Casting No. 353049 Mark IV, oval port, open chamber with 120cc
Casting No. 3964291 Mark IV, LS6. rectangular port, open chamber with 108cc
Casting No. 3931063 Mark IV, Oval port, open chamber with 100cc
Casting No 3964290 Mark IV, Oval port, open chamber with 100cc
Casting No 3919840 Mark IV, rectangular port, closed chamber with 107cc
Casting No 6272990 Mark IV, rectangular port, open chamber with 118cc
Casting No 12562934 Gen V, rectangular port, open chamber with 118cc
Casting No 12562932 Gen V, rectangular port, open chamber with 118cc
Casting No 12363391 Mark IV, aluminum, oval port, open chamber 110cc
Casting No 3946074 Mark IV, L88 Zl-1, aluminum, rectangular port, open chamber with 118cc
Casting No 12363401 Mark IV, aluminum, rectangular port, open chamber with 118cc
Casting No 14044861 Mark IV, aluminum, rectangular port, open chamber with 106cc
Chevrolet Big Block Head Casting Numbers
Casting numbers are found under the valve cover.
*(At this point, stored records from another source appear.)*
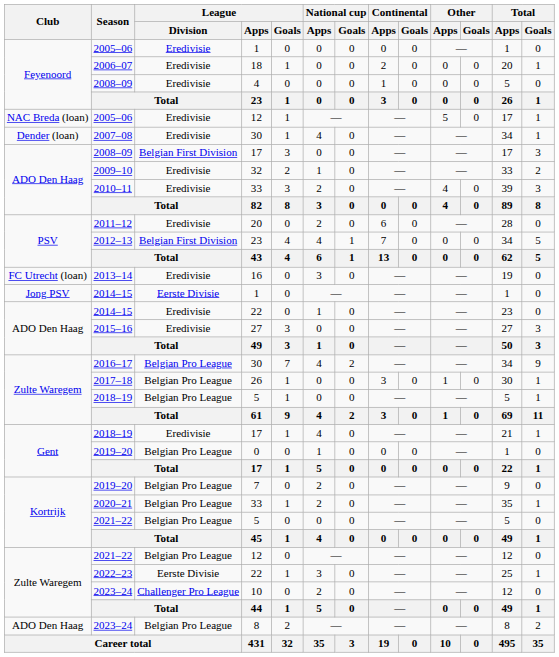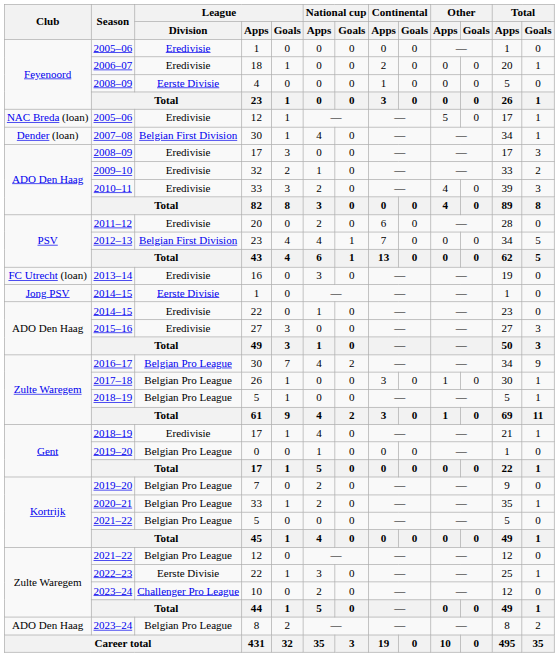2008–09 / 4 | League / Division: Eredivisie -> Eerste Divisie
2007–08 | League / Division: Eredivisie -> Belgian First Division
2008–09 / 17 | League / Division: Belgian First Division -> Eredivisie
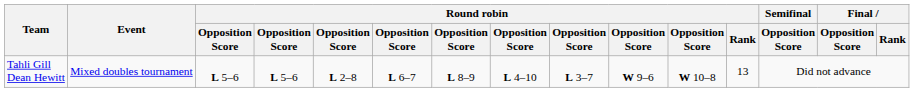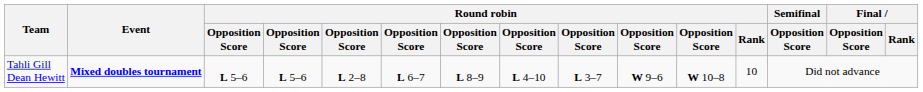Tahli Gill Dean Hewitt | Event: normal -> bold
Tahli Gill Dean Hewitt | Round robin / Rank: 13 -> 10
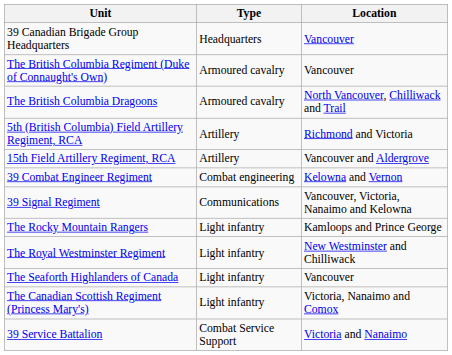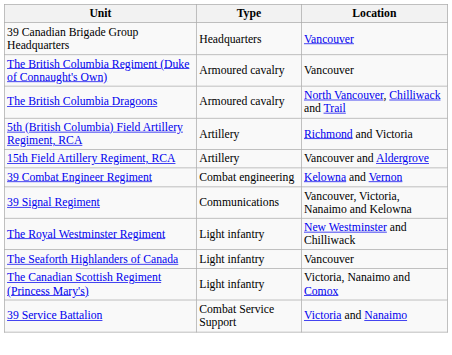- row: The Rocky Mountain Rangers | Light infantry | Kamloops and Prince George
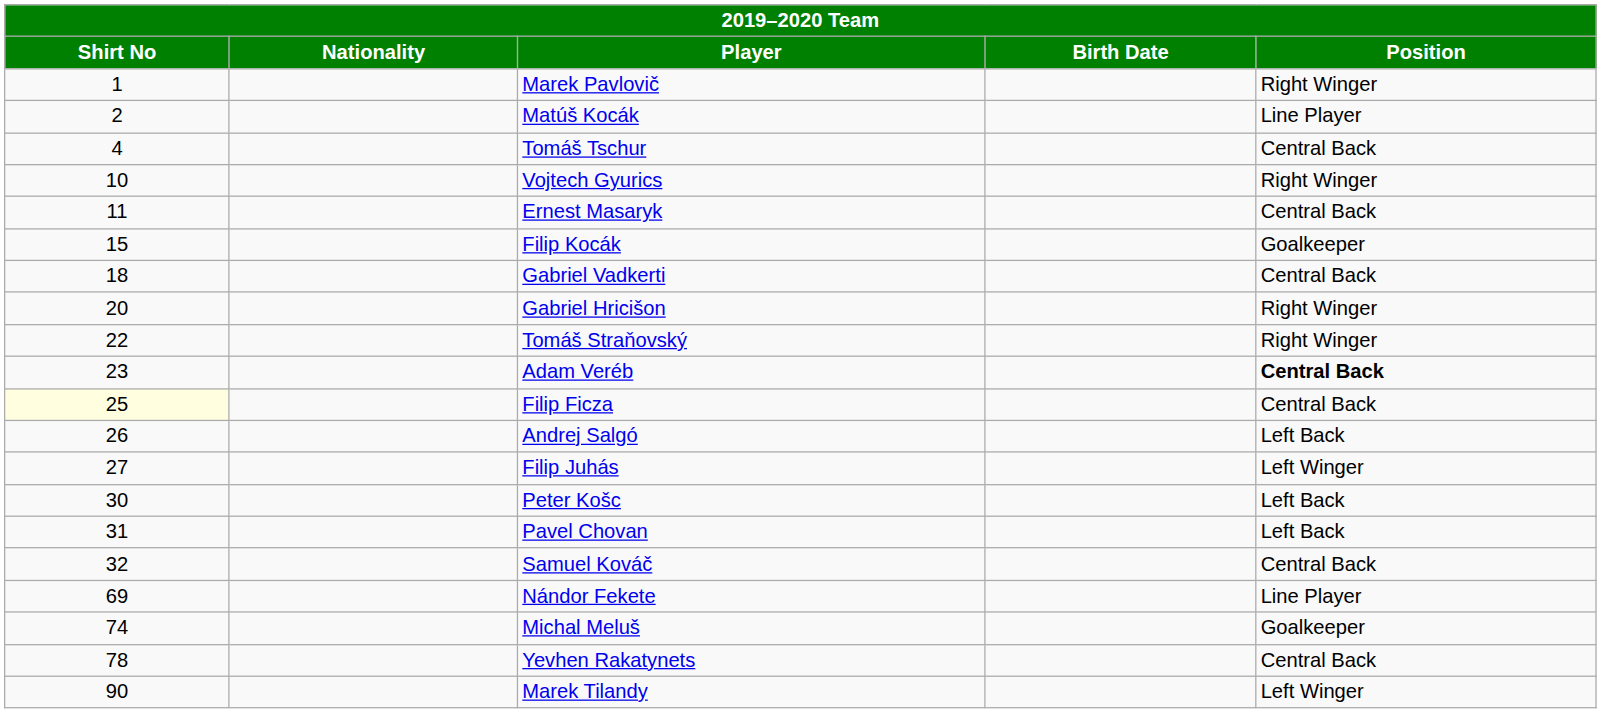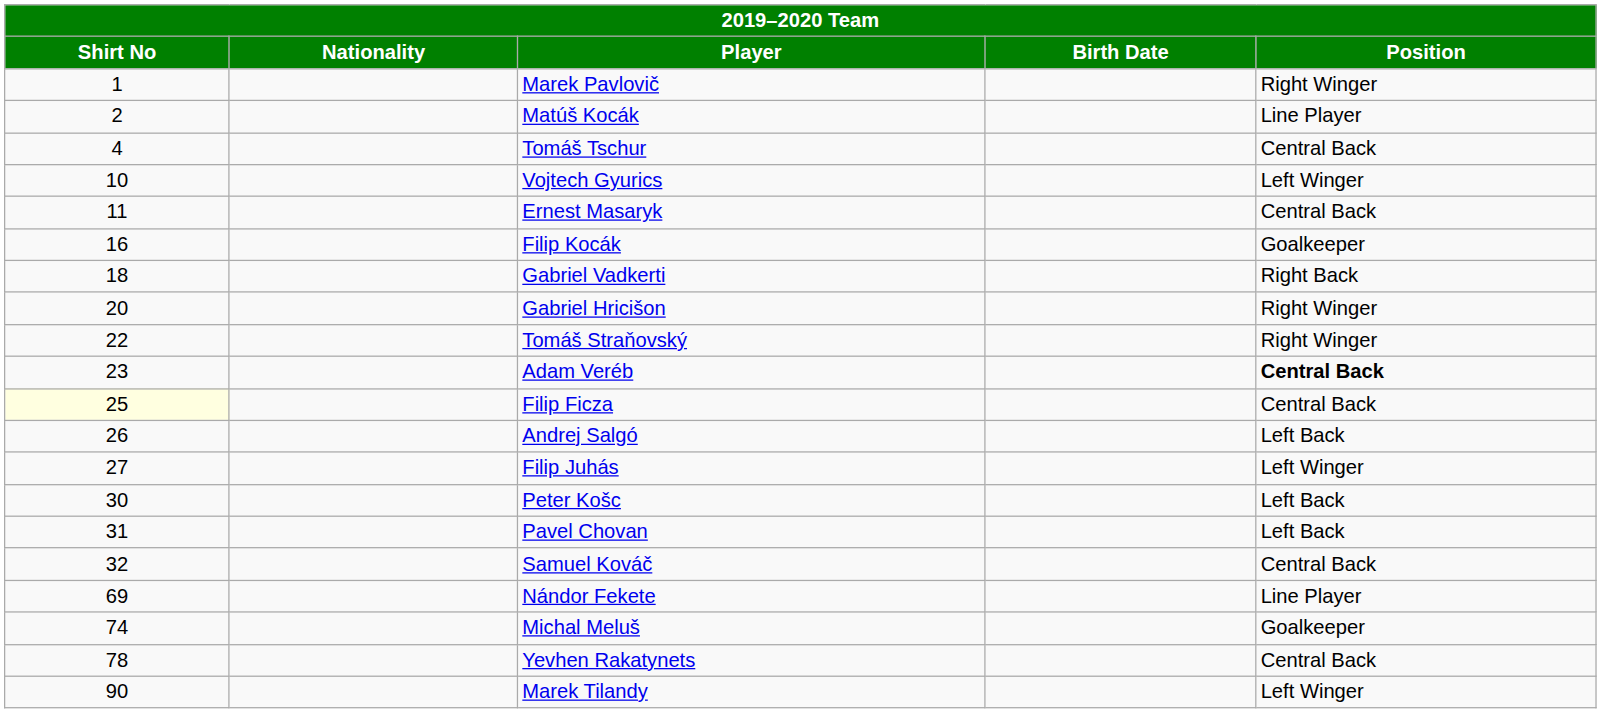Vojtech Gyurics | Position: Right Winger -> Left Winger
Filip Kocák | Shirt No: 15 -> 16
Gabriel Vadkerti | Position: Central Back -> Right Back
|Casting No.||Year||Engine Size||CC||HP||Port Type||Chamber||Intake Valve||Exhaust Valve||Notes|
|343783||75-78||454||Oval||Open||2.06||1.72||Car or Truck|
|3837731||63||409||High Performance, Z11|
|3856208||65||396||109||375 425||Rectangular||Closed||2.19||1.88||Z-16 / L-37|
|3872702||66||396/427||98||325 / 360||Oval||2.06||1.72||L-34, L-35, L-36|
|3904390||66-67||396/427||98||325 / 350||Oval||2.06||1.72||L-34, L-35, L-36|
|3904391||65-67||396/427||107||375||Rectangular||2.19||1.88||L-78, L-71, L-72|
|3904392||67||427||107||430, 435||Rectangular||Closed||2.19||1.88||Aluminum L-88, L-89|
|3909802||66-67||396/427||100||325 / 350||Oval||2.06||1.72||L-34, L-35, L-36, L-68|
|3917215||67-69||396/427||100||325 / 350||Oval||2.06||1.72||L-34, L-35|
|3919840||67-69||396/427||107||375||Rectangular||Closed||2.19||1.88||L-78, L-71, L-72|
|3933148||69||366/396/427||122||Oval||Open||2.06||1.72||Car or Truck|
|3946074||69-71||396/402/454||118||375||Rectangular||2.19||1.88||Aluminum L-88, ZL-1|
|3964280||66-70||427/454||335, 385, 390,400||Oval||Closed||2.06||1.72|
|3964290||69-70||396/402/427/454||100||325, 330, 350||Oval||Open||2.06||1.72|
|3964291||69-70||396/402/427/454||108||375||Rectangular||Open||2.19||1.88||L-78, L-71, L-72, LS-6 , 325cc Intake Port|
|3999241||72||402/454||113||240, 300, 330||Oval||2.06||1.72||LS-3|
|6272990||71-94||454||118||425||Rectangular||Open||2.19||1.88||325cc Intake Port|
|10051128||90-94||454||72||Rectangular||Semi-Open||2.19||1.88||400cc Intake Port|
|10141279||96-01||454||100||Vortec 7400 100cc|
|12363391||Mark IV||110||Oval||Open||Aluminum Performance|
|12363401||Mark IV||118||Rectangular||Open||Aluminum, Bowtie, Performance|
|12558162||01 & UP||496||Vortec 8100 8.1L Truck|
|12562934||00 & UP||502||Marine, GenVI|
|14011077||89-94||454||118||Rectangular||Open||2.19||1.88||Aluminum, 295cc Intake Port|
|14044861||89-94||454||106||425||Rectangular||Open||2.19||1.88||Aluminum, 380cc Intake Port, bowtie, W port|
|14096188||87-94||454||118||425||Rectangular||Open||2.19||1.88||325cc Intake Port|
|14097088||89-94||502||118||Rectangular||Open||2.19||1.88||325cc Intake Port|
Visually identifying the Chevy Big Blocks Heads.
The first Generation of Big Block the Mark I Heads are easily identified by the W-shaped Valve covers.
All other Generations starting from Mark IV to Gen VII have rectangular valve covers.